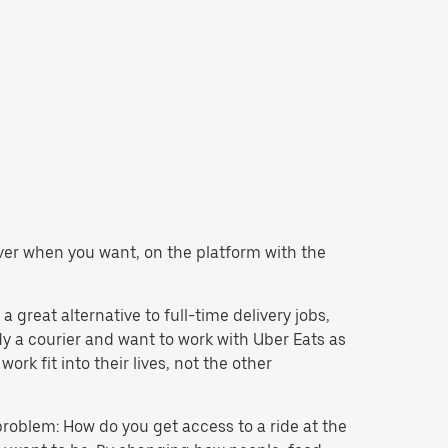
liver when you want, on the platform with the
 great alternative to full-time delivery jobs,
dy a courier and want to work with Uber Eats as
k fit into their lives, not the other
problem: How do you get access to a ride at the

..........

§ REQUEST
Give exactly, and nothing besides, the lines from the one in which "k fit into their lives, not the other" occurs through the end of the records.

§ SOLVED PROBLEM
k fit into their lives, not the other
problem: How do you get access to a ride at the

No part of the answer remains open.